Summary: A significant, signposted Aboriginal engraving site in the Royal National Park, the Jibbon Head Engravings are a short walk from Bundeena. The carvings can be seen from an elevated boardwalk with interpretive signage.

The Aboriginal engraving site at Jibbon Head is the only signposted rock art site within the Royal National Park, and the most extensive site. Royal National Park contains over 650 recorded sites, many of which were first recorded in the early 1900s: the Jibbon Head Engravings were first documented in 1903 in The World’s News. To help protect the engravings, a viewing platform was installed in 2018 by the National Parks and Wildlife Service (NPWS) in conjunction with the Dharawal Local Aboriginal Land Council and Dharawal community members.

The Jibbon engravings include whales, kangaroos, a stingray and a spiritual figure, and a non-Aboriginal kangaroo. Descriptions of the carved figures have varied over time; the 1903 recording and later ones could not be reconciled – possibly because the original report referred to “a large number of flat rocks”, which may refer to separate sites. All of the Jibbon Head carvings are on a single rock platform, and are said to be up to 2000 years old.

One of the most interesting motifs is the large spiritual figure, which was described by Jo McDonald as a “mumuga”:

…another fabled monster of the Thurrawal, possessing great strength and residing in caves in mountainous country. He has very short arms and legs, with hair all over his body but none on his head.
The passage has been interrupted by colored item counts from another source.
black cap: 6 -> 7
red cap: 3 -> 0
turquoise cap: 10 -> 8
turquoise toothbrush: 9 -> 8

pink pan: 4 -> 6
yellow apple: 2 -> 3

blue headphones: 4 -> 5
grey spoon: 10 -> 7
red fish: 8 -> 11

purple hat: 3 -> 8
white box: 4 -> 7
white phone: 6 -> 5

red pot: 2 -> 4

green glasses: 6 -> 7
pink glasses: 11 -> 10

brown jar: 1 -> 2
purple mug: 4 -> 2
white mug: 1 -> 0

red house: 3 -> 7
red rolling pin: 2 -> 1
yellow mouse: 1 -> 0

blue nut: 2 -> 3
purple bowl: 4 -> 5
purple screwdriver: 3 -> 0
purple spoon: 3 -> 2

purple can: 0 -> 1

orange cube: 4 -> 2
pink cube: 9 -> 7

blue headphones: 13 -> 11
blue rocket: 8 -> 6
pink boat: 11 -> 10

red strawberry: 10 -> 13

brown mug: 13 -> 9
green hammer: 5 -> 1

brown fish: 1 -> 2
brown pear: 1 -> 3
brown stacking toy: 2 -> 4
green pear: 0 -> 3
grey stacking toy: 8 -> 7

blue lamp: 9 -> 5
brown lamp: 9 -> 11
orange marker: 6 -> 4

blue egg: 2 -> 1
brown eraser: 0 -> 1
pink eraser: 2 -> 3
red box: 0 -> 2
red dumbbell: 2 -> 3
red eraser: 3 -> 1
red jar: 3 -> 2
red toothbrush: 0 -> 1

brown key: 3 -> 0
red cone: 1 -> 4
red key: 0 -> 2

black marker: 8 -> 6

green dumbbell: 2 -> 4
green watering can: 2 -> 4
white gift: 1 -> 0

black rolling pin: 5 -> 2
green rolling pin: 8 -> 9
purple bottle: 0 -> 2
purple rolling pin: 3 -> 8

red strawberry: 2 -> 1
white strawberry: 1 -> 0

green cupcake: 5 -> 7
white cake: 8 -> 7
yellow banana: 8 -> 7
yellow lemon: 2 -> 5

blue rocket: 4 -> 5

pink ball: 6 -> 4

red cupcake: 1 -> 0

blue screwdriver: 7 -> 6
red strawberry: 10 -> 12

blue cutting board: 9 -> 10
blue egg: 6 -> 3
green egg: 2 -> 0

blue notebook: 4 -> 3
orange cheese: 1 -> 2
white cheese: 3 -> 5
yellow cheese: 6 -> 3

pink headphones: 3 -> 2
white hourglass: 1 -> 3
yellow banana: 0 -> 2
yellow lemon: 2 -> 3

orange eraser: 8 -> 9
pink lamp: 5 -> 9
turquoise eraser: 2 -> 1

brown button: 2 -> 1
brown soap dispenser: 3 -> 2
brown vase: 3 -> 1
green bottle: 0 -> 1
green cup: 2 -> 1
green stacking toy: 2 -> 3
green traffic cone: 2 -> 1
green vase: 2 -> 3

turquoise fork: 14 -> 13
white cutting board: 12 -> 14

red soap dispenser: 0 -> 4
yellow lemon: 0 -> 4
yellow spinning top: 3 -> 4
He cannot run very fast, but when he is pursuing a blackfellow he evacuates all the time as he runs, and the abominable smell of the ordure overcomes the individual, so that he is easily captured.

R.H. Matthews, 1904

However, the interpretative signage at the Jibbon Head Engraving Site suggests that this figure is a Dharamulan (or Daramulan), which is interesting as this deity is consistently described across most Aboriginal tribes as having one leg, and is almost always depicted in profile. Its name is derived from “dhurru” which means thigh, and “mulan” which means one side, as he possesses only one leg [R.H. Matthews 1904].

At one end of the platform are two overlapping whales, or Burriburri. which are the largest figures and important in Dhawaral mythology:

The whale is a very significant spirit ancestor for us. And the whale, when it first had its canoe, the koala and the starfish wanted to steal it. They both schemed, and the starfish said to the koala, ‘Well, I’ll climb up on top of the whale and pick the sea lice off him and put him to sleep while you steal the canoe.’ So, the starfish did that and, while he was picking the lice off the whale’s skin, the whale fell asleep. While he was sleeping, the koala jumped in the canoe and started rowing as fast as he could and as far away as he could from the whale. But then the whale woke up and he discovered that he was tricked, so he got the starfish and he splattered him on the rocks. That’s why the starfish looks like that today.

And then he took off after the koala, who stole the canoe, but the koala, as he was rowing, he was getting stronger and stronger, so his arms were getting bigger and stronger, so it was very hard for the whale to catch up. But, when the whale finally did catch up to him, the canoe was already on the land. And that canoe today can still be seen; it’s an island called Windang Island, just south of here at the mouth of the Illawarra Lake.

Shayne Williams in The Importance of Conserving Rock Art: A Conversation at the Jibbon Petroglyph Royal National Park (2019)

Just above the whale is an oval figure, which may be a shield.

There are a total of two whales at the Jibbon Head engraving site, and a shark (Jo McDonald) or orca (Shane Williams et al) in the middle of the platform. (A fourth pilot whale was referenced in the 1903 report and by Shane Williams et al, but could not be identified by Jo McDonald.)

Near the top of the platform is a skate, or stingray.

There are two wallabies or kangaroos, but one of them (below, right) is non-Aboriginal and was thought to have been added in the 1970s: “a pecked petroglyph of a macropod by a non-Aboriginal person in a non-Aboriginal style”. The Aboriginal kangaroo is depicted with four legs, which is common south of the Georges River; further north they are carved with two legs (the notable exception being the Max Allen Track kangaroo in Killara.

Also at the site is an eel and what may be a jellyfish or an turtle.

Getting to the Jibbon Head Engravings

The Jibbon Head Engravings are located on the headland at the end of Jibbon Beach near Bundeena; Jibbon (or “Djeeban” in Dharawal) means ‘sand bars at low tide’. The site is about a kilometre from the town of Bundeena, about 300m walk along the beach and up onto the headland.